Reading passage -

Steven Haines
Contributor

Big data analytics with Neo4j and Java, Part 1

how-to
Mar 13, 201818 mins

Graph databases like Neo4j are ideal for modeling complex relationships--and they move through big data at lightspeed

JavaWorld - JW - OSJP - big data analytics - social graph
Credit: Matt Biddulph

Relational databases have dominated data management for decades, but they’ve recently lost ground to NoSQL alternatives. While NoSQL data stores aren’t right for every use case, they are generally better for big data, which is shorthand for systems that process massive volumes of data. Four types of data store are used for big data:

  • Key/value stores such as Memcached and Redis
  • Document-oriented databases such as MongoDB, CouchDB, and DynamoDB
  • Column-oriented data stores such as Cassandra and HBase
  • Graph databases such as Neo4j and OrientDB

This tutorial introduces Neo4j, which is a graph database used for interacting with highly related data. While relational databases are good at managing relationships between data, graph databases are better at managing n-th degree relationships. As an example, take a social network, where you want to analyze patterns involving friends, friends of friends, and so on. A graph database would make it easy to answer a question like, “Given five degrees of separation, what are five movies popular with my social network that I have not yet seen?” Such questions are common for recommendation software, and graph databases are perfect for solving them. Additionally, graph databases are good at representing hierarchical data, such as access controls, product catalogs, movie databases, or even network topologies and organization charts. When you have objects with multiple relationships, you’ll quickly find that graph databases offer an elegant, object-oriented paradigm for managing those objects.

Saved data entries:

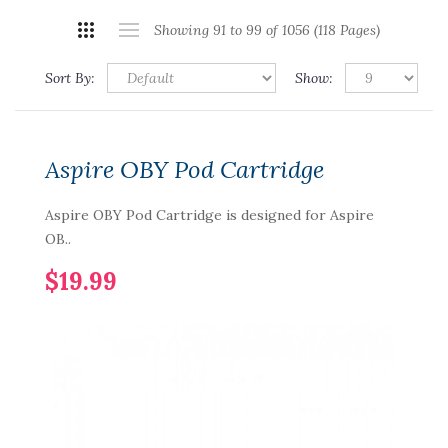
Showing 91 to 99 of 1056 (118 Pages)
Sort By:
Show:
Aspire OBY Pod Cartridge
Aspire OBY Pod Cartridge is designed for Aspire
OB..
$19.99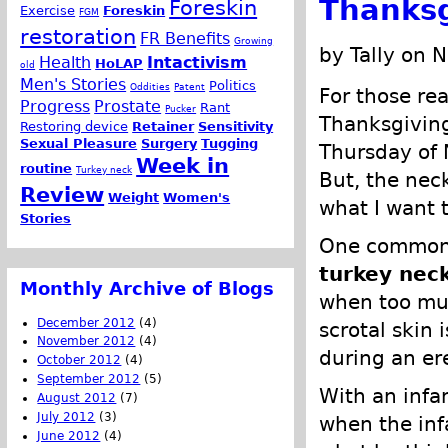
Thanksg
Foreskin
Exercise
Foreskin
FGM
restoration
FR Benefits
Growing
by Tally on 
Health
Intactivism
HoLAP
old
Men's Stories
Politics
Oddities
Patent
For those re
Progress
Prostate
Rant
Pucker
Thanksgiving
Restoring device
Retainer
Sensitivity
Sexual Pleasure
Surgery
Tugging
Thursday of 
Week in
routine
Turkey neck
But, the neck
Review
Weight
Women's
what I want t
Stories
One common s
turkey nec
Monthly Archive of Blogs
when too muc
December 2012
(4)
scrotal skin
November 2012
(4)
during an er
October 2012
(4)
September 2012
(5)
With an infan
August 2012
(7)
July 2012
(3)
when the infa
June 2012
(4)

Try it -
In the Neo4j tutorial, what type of data store are Cassandra and HBase given as examples of? The records aren't needed for the task.

Answer to this exercise -
Column-oriented data stores.